=== Directive ===
From the first line to the last, copy the listing below word for word.

[[ Supplied information open ]]

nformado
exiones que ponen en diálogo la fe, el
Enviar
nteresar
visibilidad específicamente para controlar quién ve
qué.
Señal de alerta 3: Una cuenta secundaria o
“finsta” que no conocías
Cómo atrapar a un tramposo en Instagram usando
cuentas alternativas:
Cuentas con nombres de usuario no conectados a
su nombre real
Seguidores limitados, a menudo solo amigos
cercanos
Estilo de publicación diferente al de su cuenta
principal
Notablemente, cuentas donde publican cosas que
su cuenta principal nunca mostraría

[[ Supplied information closed ]]

=== Answer below ===
nformado
exiones que ponen en diálogo la fe, el
Enviar
nteresar
visibilidad específicamente para controlar quién ve
qué.
Señal de alerta 3: Una cuenta secundaria o
“finsta” que no conocías
Cómo atrapar a un tramposo en Instagram usando
cuentas alternativas:
Cuentas con nombres de usuario no conectados a
su nombre real
Seguidores limitados, a menudo solo amigos
cercanos
Estilo de publicación diferente al de su cuenta
principal
Notablemente, cuentas donde publican cosas que
su cuenta principal nunca mostraría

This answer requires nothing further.